Intervenção de Miguel Madeira, Membro do Comité Central do PCP, Sessão Pública «As nacionalizações, o crime das privatizações, sectores estratégicos e o desenvolvimento do País»

As nacionalizações foram um acto patriótico de resposta às manobras dos grupos económicos

As nacionalizações foram um acto patriótico de resposta às manobras dos grupos económicos

Camaradas e amigos

Ao longo dos anos e também no momento presente, na batalha ideológica que constitui a avaliação dos factos e o esclarecimento sobre o curso do processo revolucionário, a burguesia destila ódio de classe sobre as nacionalizações, o controlo operário, e a reforma agrária, ocultando que estes se impuseram como a resposta necessária à defesa da Revolução, da democracia, e das liberdades alcançadas, e corresponderam às aspirações populares de criação de um novo modelo de desenvolvimento.

Para além da extraordinária importância e significado da Reforma Agrária, que alterou radicalmente as relações sociais nos campos do Alentejo e Ribatejo, respondendo, desta forma, à necessidade objectiva de proteger a Revolução da violenta reacção dos latifundiários, que viam escapar-se-lhes o poder que haviam conservado durante a ditadura fascista, foquemo-nos hoje noutras duas conquistas fundamentais dos trabalhadores - o controlo operário e as nacionalizações.

O controlo operário, apesar de exercido desde os primeiros tempos após o 25 de Abril, manifesta-se inicialmente pelo saneamento do grande patronato fascista e dos seus agentes directos. A intervenção dos trabalhadores não pôde, porém, limitar-se aos saneamentos. Teve logo de alargar o seu âmbito para responder à sabotagem económica e às ofensivas do patronato reaccionário contra os direitos dos trabalhadores, consolidando-se, pouco a pouco, em virtude do abandono de empresas pelos patrões, da fuga destes para o estrangeiro, de situações de insolvência ou evidente falência técnica, de desvios e transferências de fundos, de fraudes contabilísticas, da retirada de máquinas e equipamentos, do não aproveitamento de matérias-primas, do esgotamento de stocks, da não aceitação ou do cancelamento de encomendas, do desinteresse na busca de mercados, da degradação económica e financeira e do risco próximo do encerramento das empresas.

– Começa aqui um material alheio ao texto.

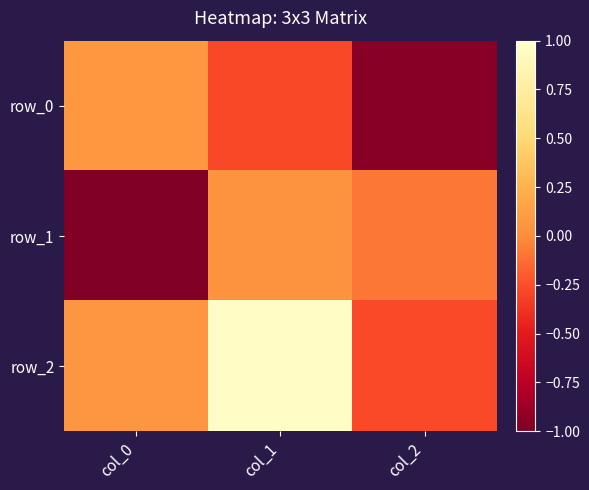

At which category does the chart reach its minimum across all series?

col_0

Foi, na verdade, uma luta corajosa, tenaz, por vezes heróica, de alto e positivo significado político, social, económico e moral sem a qual a democracia portuguesa não teria tido vida longa, quer tenha sido exercida em colaboração com as administrações privadas ou nomeadas pelo Estado, quer tenha obrigado à constituição de cooperativas e, portanto, à passagem à autogestão, quer tenha ainda motivado a assunção de funções de gestão fruto da realidade imposta. Em todo o percurso e nas mais variadas experiências concretas, revelou-se, a par do espírito de organização, da coragem e combatividade, o poderoso espírito criador da classe operária e das massas trabalhadoras.

Ficará para a história do movimento operário e sindical português o papel desempenhado pelos trabalhadores bancários no processo de nacionalizações em geral e da Banca em particular: saneando, logo após o 25 de Abril, administradores comprometidos com o fascismo; velando pelo cumprimento das primeiras medidas dos governos provisórios; desmascarando exportações ilegais de capital, desvios de fundos, ajudas a partidos fascistas e reacionários; instituindo, após o 28 de Setembro, um efectivo controle dos bancos. A assembleia geral de 3 de Janeiro de 1975 em que 5000 bancários decidiram pedir ao governo «medidas no sentido da nacionalização da banca» desempenhou um papel particularmente importante em todo o processo. A 14 de Janeiro, na manifestação de 300 mil trabalhadores pela unicidade sindical, é novamente reclamada a nacionalização. Exigências também afirmadas em intensas mobilizações e acções de massas de trabalhadores nos seguros, na CUF, na CP, na Siderurgia Nacional, no Metropolitano, no sector petrolífero, entre outros, inserindo essa reclamação nas lutas por objectivos imediatos e contribuindo poderosamente para concretizar a «estratégia antimonopolista» consagrada no Programa do MFA.

Aliás, bem antes dos decretos revolucionários correspondentes às nacionalizações, já os trabalhadores, com as suas comissões de trabalhadores e sindicatos impunham, na prática, as maiores restrições aos movimentos e iniciativa do patronato, quando não assumiam eles próprios o controlo dos processos. Sem esta pressão fortíssima da “base”, que foi uma das características mais marcantes da revolução portuguesa (que teve como grande limitação nunca ter tido um governo realmente revolucionário), não teriam sido possíveis decisões tão avançadas como as tomadas pelo Conselho da Revolução a 14 de Março de 1975 e posteriormente.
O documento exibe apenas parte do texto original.